Action item:
Reproduce the text of all the records below line for line, keeping every character and line break unchanged.

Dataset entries
==========

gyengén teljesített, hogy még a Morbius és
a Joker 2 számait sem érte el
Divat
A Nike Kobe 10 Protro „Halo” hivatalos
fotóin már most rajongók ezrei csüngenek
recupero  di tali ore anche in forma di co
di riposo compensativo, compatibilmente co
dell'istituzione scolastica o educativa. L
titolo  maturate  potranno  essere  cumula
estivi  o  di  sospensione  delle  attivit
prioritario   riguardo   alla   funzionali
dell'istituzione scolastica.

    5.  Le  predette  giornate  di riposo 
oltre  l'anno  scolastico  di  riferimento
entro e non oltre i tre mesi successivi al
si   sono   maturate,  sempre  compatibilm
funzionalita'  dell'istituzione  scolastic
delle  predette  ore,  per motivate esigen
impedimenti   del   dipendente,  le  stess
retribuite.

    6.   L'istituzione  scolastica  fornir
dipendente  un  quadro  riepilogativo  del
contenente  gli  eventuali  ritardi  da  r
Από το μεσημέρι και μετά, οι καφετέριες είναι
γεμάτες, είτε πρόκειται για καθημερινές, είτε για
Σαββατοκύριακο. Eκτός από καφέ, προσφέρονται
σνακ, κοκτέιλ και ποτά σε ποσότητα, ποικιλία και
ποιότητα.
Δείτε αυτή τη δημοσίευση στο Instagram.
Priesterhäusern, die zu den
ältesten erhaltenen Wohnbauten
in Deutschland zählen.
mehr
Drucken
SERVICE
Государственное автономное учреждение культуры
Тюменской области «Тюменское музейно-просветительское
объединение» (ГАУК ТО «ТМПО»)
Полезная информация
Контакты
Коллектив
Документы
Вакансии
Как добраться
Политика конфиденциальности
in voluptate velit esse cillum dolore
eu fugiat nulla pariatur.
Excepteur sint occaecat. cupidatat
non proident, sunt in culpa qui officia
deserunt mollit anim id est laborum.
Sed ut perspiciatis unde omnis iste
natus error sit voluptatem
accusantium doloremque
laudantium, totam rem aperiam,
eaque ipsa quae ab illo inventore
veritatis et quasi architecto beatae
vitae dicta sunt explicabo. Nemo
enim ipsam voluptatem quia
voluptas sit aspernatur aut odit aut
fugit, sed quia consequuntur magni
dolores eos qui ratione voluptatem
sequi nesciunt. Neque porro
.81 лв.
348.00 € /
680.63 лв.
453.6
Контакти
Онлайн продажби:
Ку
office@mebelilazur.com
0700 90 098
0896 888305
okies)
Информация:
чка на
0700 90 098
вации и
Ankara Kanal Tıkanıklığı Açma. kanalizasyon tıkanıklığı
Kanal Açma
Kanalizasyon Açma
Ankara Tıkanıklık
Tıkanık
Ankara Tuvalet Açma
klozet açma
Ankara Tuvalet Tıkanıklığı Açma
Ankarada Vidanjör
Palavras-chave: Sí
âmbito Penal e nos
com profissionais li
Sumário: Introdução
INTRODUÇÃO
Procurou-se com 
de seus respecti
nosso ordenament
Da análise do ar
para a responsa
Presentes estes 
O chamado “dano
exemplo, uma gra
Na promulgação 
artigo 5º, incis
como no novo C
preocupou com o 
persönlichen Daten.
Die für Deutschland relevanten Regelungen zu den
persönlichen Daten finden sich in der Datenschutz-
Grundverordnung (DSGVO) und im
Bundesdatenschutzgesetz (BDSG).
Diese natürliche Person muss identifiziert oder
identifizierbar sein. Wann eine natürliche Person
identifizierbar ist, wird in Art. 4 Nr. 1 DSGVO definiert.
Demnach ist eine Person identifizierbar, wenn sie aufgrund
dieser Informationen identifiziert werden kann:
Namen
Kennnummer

==========

Exercise answer:
gyengén teljesített, hogy még a Morbius és
a Joker 2 számait sem érte el
Divat
A Nike Kobe 10 Protro „Halo” hivatalos
fotóin már most rajongók ezrei csüngenek
recupero  di tali ore anche in forma di co
di riposo compensativo, compatibilmente co
dell'istituzione scolastica o educativa. L
titolo  maturate  potranno  essere  cumula
estivi  o  di  sospensione  delle  attivit
prioritario   riguardo   alla   funzionali
dell'istituzione scolastica.

    5.  Le  predette  giornate  di riposo 
oltre  l'anno  scolastico  di  riferimento
entro e non oltre i tre mesi successivi al
si   sono   maturate,  sempre  compatibilm
funzionalita'  dell'istituzione  scolastic
delle  predette  ore,  per motivate esigen
impedimenti   del   dipendente,  le  stess
retribuite.

    6.   L'istituzione  scolastica  fornir
dipendente  un  quadro  riepilogativo  del
contenente  gli  eventuali  ritardi  da  r
Από το μεσημέρι και μετά, οι καφετέριες είναι
γεμάτες, είτε πρόκειται για καθημερινές, είτε για
Σαββατοκύριακο. Eκτός από καφέ, προσφέρονται
σνακ, κοκτέιλ και ποτά σε ποσότητα, ποικιλία και
ποιότητα.
Δείτε αυτή τη δημοσίευση στο Instagram.
Priesterhäusern, die zu den
ältesten erhaltenen Wohnbauten
in Deutschland zählen.
mehr
Drucken
SERVICE
Государственное автономное учреждение культуры
Тюменской области «Тюменское музейно-просветительское
объединение» (ГАУК ТО «ТМПО»)
Полезная информация
Контакты
Коллектив
Документы
Вакансии
Как добраться
Политика конфиденциальности
in voluptate velit esse cillum dolore
eu fugiat nulla pariatur.
Excepteur sint occaecat. cupidatat
non proident, sunt in culpa qui officia
deserunt mollit anim id est laborum.
Sed ut perspiciatis unde omnis iste
natus error sit voluptatem
accusantium doloremque
laudantium, totam rem aperiam,
eaque ipsa quae ab illo inventore
veritatis et quasi architecto beatae
vitae dicta sunt explicabo. Nemo
enim ipsam voluptatem quia
voluptas sit aspernatur aut odit aut
fugit, sed quia consequuntur magni
dolores eos qui ratione voluptatem
sequi nesciunt. Neque porro
.81 лв.
348.00 € /
680.63 лв.
453.6
Контакти
Онлайн продажби:
Ку
office@mebelilazur.com
0700 90 098
0896 888305
okies)
Информация:
чка на
0700 90 098
вации и
Ankara Kanal Tıkanıklığı Açma. kanalizasyon tıkanıklığı
Kanal Açma
Kanalizasyon Açma
Ankara Tıkanıklık
Tıkanık
Ankara Tuvalet Açma
klozet açma
Ankara Tuvalet Tıkanıklığı Açma
Ankarada Vidanjör
Palavras-chave: Sí
âmbito Penal e nos
com profissionais li
Sumário: Introdução
INTRODUÇÃO
Procurou-se com 
de seus respecti
nosso ordenament
Da análise do ar
para a responsa
Presentes estes 
O chamado “dano
exemplo, uma gra
Na promulgação 
artigo 5º, incis
como no novo C
preocupou com o 
persönlichen Daten.
Die für Deutschland relevanten Regelungen zu den
persönlichen Daten finden sich in der Datenschutz-
Grundverordnung (DSGVO) und im
Bundesdatenschutzgesetz (BDSG).
Diese natürliche Person muss identifiziert oder
identifizierbar sein. Wann eine natürliche Person
identifizierbar ist, wird in Art. 4 Nr. 1 DSGVO definiert.
Demnach ist eine Person identifizierbar, wenn sie aufgrund
dieser Informationen identifiziert werden kann:
Namen
Kennnummer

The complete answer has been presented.